Marcelo Figueras
Por segunda semana consecutiva me encuentro aplaudiendo un artículo de Mario Vargas Llosa. Ayer domingo me encantó Dickens en escena, el texto que publicó en el diario El País. Vargas Llosa comenta un libro que ha caído en sus manos (ah, qué envidia): Charles Dickens and His Performing Selves, subtitulado Dickens and The Public Readings (Oxford University Press, 2007), cuyo autor es Malcolm Andrews. Lo que Andrews hace es recrear el periodo final de la vida de Dickens, desde que en diciembre de 1853 se animó por primera vez a leer textos suyos en público hasta que lo hizo por última vez en 1870, tres meses antes de su muerte, disuadido de volver a intentarlo tan sólo por su mala salud y la prohibición de sus médicos.

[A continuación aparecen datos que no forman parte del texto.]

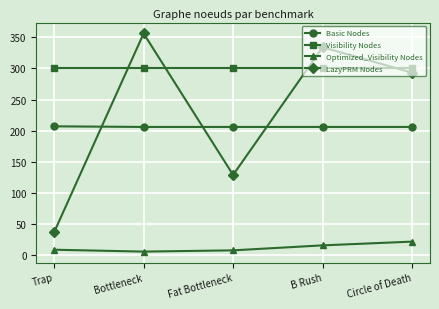

At how many categories does at least one series exceed 59?

5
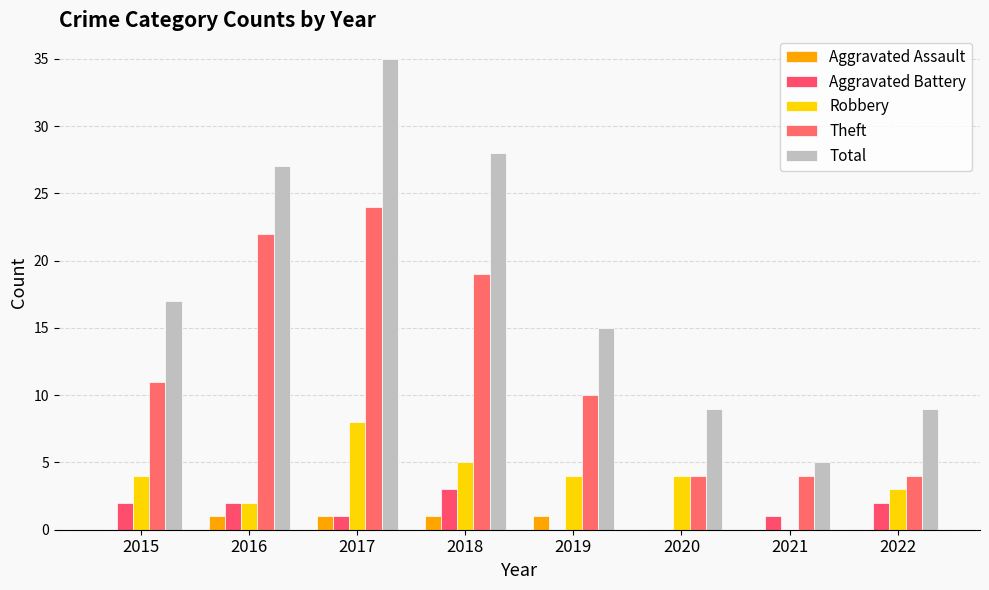

List the series in order of their peak value, highest first.

Total, Theft, Robbery, Aggravated Battery, Aggravated Assault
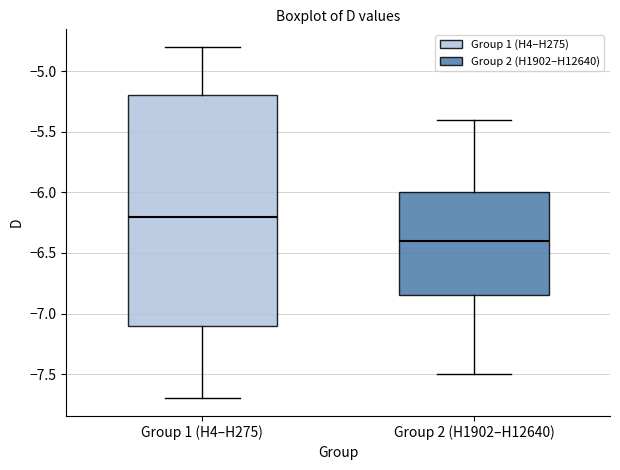

Where is the upper edge of the box for Group 1 (H4–H275) on the y-axis? The values are not printed on the chart, so give them approximately, as read against the axis.

-5.20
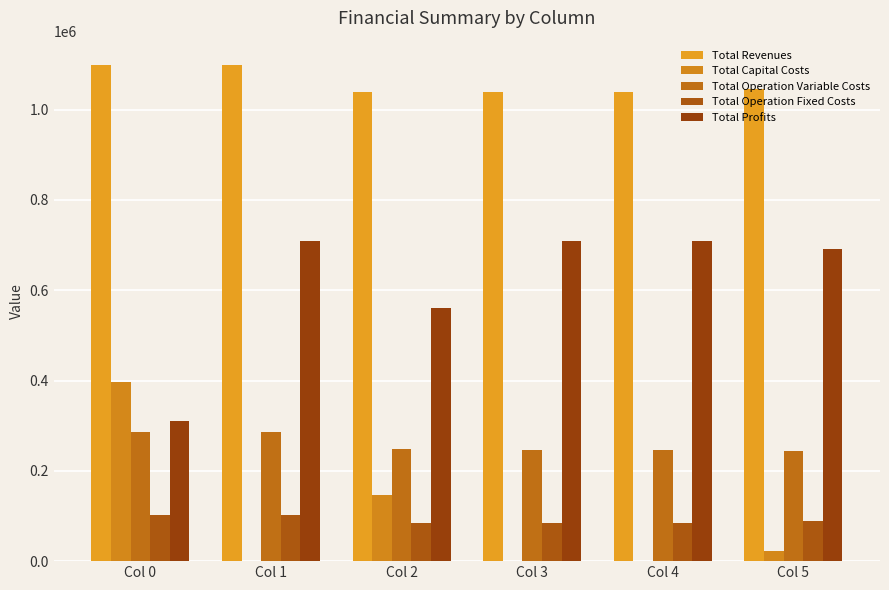

At how many categories does at least one series exceed 521348?

6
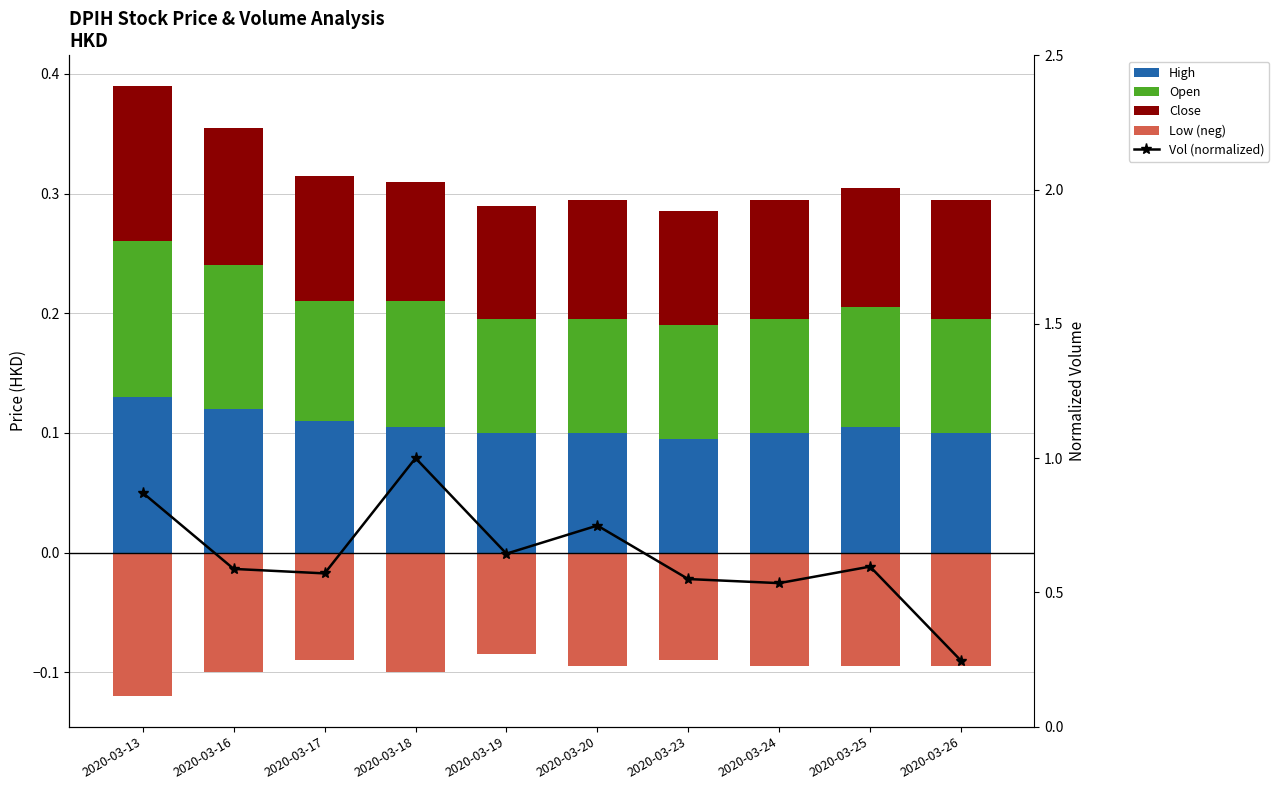

Reading left to right, list all the values displayed in this chart.

High: 0.1	0.1	0.1	0.1	0.1	0.1	0.1	0.1	0.1	0.1
Open: 0.1	0.1	0.1	0.1	0.1	0.1	0.1	0.1	0.1	0.1
Close: 0.1	0.1	0.1	0.1	0.1	0.1	0.1	0.1	0.1	0.1
Low (neg): -0.1	-0.1	-0.1	-0.1	-0.1	-0.1	-0.1	-0.1	-0.1	-0.1
Vol (normalized): 0.9	0.6	0.6	1.0	0.6	0.7	0.5	0.5	0.6	0.2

Según Andrews dice, y Vargas Llosa, Dickens justificó ante su familia la realización de esas presentaciones debido a que le reportaban dinero en un momento en que le venía más que bien. (Andrews calcula que las presentaciones en público lo hicieron más rico de lo que lo habían hechos los libros en sí mismos.) Vargas Llosa añade que más allá de la excusa, había en Dickens una vocación histriónica "o por lo menos, de contador ambulante de cuentos. Lo cierto es que el teatro debe haber sido el primer amor de Dickens. En Great Expectations, Pip revive una excursión a una feria de esas que abundaban en espectáculos callejeros, debiendo bajar al fin su cabeza porque lo que había presenciado era "demasiado para mis jóvenes sentidos". Cuando era pequeño, y más aún: en los momentos más crueles de su infancia, construyó un teatro de juguete que incluía un escenario y personajes de cartón pegados a palillos o cables que facilitaban su movimiento. Ya de adulto, no pasaba una semana sin que viese alguna obra. Y el hecho de haber fracasado como autor teatral, con títulos como The Strange Gentleman y The Village Coquettes, se contaba sin duda entre las más grandes frustraciones de su vida.

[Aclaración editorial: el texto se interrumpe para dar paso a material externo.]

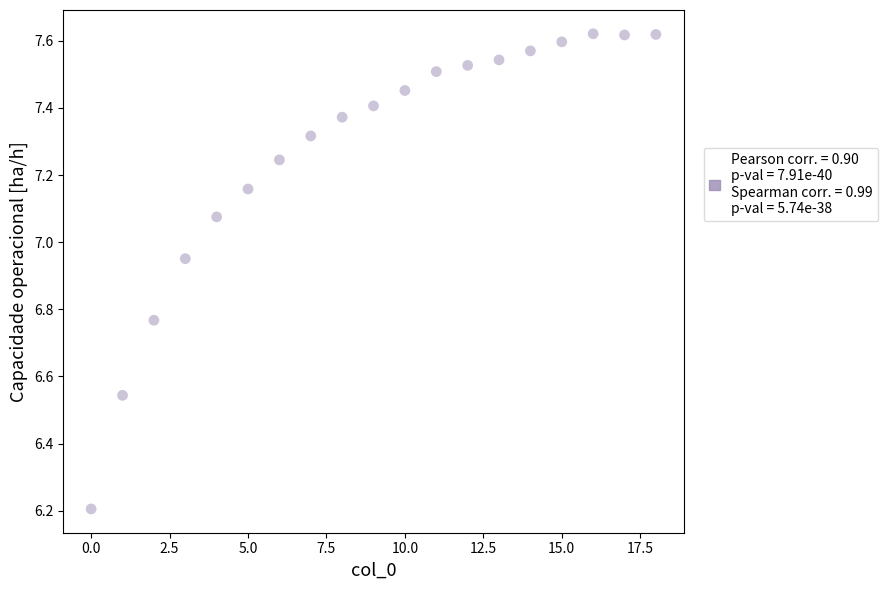

What Y value in the scatter plot is closest to 6?

6.2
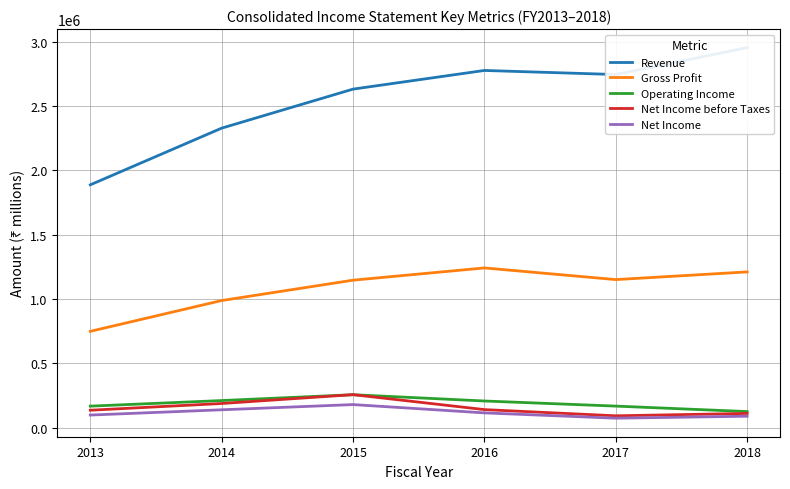

Is this an area chart (filled region under the line)?

No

Pero interpretar la energía que dedicó a las lecturas en público como su forma de paliar esa frustración sería empobrecedor. Es verdad que era histriónico, aunque no lo suficiente como para ganarse el pan como actor. (Cosa que también intentó.) Dickens no se limitaba a leer sus textos, sino que los recreaba con su voz y con sus movimientos, interpretando el timbre y las modalidades de cada personaje. Si se me permite el atrevimiento de la interpretación, creo que no intentaba tanto poner a prueba una modalidad degradada del teatro, como disfrutar de una conexión con sus lectores que no podía experimentar de ninguna otra manera. Es verdad que vendía miles y miles de ejemplares de sus libros a ambas orillas del Atlántico, y que gozaba en sus días de la popularidad de una estrella de cine o de rock. Pero una cosa son los números de las ventas y las palmadas por la calle, y otra muy distinta la experiencia de registrar qué le ocurre a la gente mientras lee… o mientras oye. No hace falta más que considerar la característica de sus ficciones para entender que Dickens debe haber ansiado la respuesta emocional del público. ¿Cuál es la gracia de conmover, horrorizar y divertir a la gente si uno no puede verla cuando eso le ocurre?

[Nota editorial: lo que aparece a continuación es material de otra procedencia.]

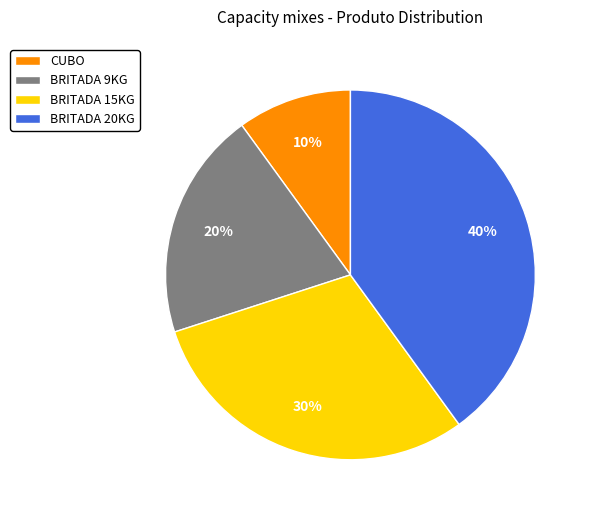

To the nearest percent, what is the average slice percentage?

25%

Si hubiese tenido éxito en el teatro habría estado allí cada función, para dejarse empapar por las risas y los sollozos. Si hubiese existido el cine, se habría sentado en la última fila para sentir qué le pasaba a la gente ante la proyección de sus historias. La reacción del público -del público de carne y hueso, que saltaba en sus asientos, se dejaba oír y no escatimaba sus reacciones más viscerales ante una escena- debió haber sido la mejor paga de su vida. Quizás sea Dickens el último de los grandes narradores que haya escrito con la idea de crear comunidad. Aunque todavía seamos muchos los que seguimos creyendo en las ficciones en las que "cada persona(je) se demuestra por encima de los accidentes de la vida, aun cuando no pueda dejar de encontrárselos a la vuelta de cada esquina".